= EXERCISE TASKS =
A – In the multiplication page, what should be omitted for brevity while multiplying and adding the coefficients?
B – Duplicate the rows from the line with "#### [1894. 520. ]" through the last line of the rows, including both ends.

= READING PASSAGE =
-------

# How do you multiply (x-2)(2x+3)(3-x)?

Jul 11, 2015

Construct the coefficient of each power of $x$ in descending order to find:

$\left(x - 2\right) \left(2 x + 3\right) \left(3 - x\right) = - 2 {x}^{3} + 7 {x}^{2} + 3 x - 18$

#### Explanation:

For each power of $x$ in descending order, pick out the different combinations of terms, using one from each binomial, such that when multiplied together they will give the target power of $x$ and add them together. For brevity, omit the $x$'s as you are multiplying and adding the coefficients...

-------

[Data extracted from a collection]

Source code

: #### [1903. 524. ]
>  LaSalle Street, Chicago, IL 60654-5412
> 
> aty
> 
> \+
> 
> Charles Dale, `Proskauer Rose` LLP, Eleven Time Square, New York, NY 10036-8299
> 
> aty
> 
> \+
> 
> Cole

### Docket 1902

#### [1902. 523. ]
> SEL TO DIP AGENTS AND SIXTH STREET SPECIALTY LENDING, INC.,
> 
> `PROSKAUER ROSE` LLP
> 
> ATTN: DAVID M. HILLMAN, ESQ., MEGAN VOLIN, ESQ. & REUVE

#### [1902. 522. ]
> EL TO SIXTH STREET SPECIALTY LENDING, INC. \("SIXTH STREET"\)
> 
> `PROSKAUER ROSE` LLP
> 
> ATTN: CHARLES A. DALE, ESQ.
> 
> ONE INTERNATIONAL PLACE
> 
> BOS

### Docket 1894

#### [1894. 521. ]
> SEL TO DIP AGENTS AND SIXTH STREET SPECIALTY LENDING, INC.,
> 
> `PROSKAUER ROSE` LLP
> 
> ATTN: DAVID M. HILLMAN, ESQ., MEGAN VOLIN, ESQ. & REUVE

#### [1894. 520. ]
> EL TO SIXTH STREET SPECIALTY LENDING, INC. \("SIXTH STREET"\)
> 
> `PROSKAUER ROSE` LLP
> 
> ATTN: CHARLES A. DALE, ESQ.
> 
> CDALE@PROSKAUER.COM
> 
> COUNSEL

-------

= EXPECTED RESULTS =
A – The x's.

B –
#### [1894. 520. ]
> EL TO SIXTH STREET SPECIALTY LENDING, INC. \("SIXTH STREET"\)
> 
> `PROSKAUER ROSE` LLP
> 
> ATTN: CHARLES A. DALE, ESQ.
> 
> CDALE@PROSKAUER.COM
> 
> COUNSEL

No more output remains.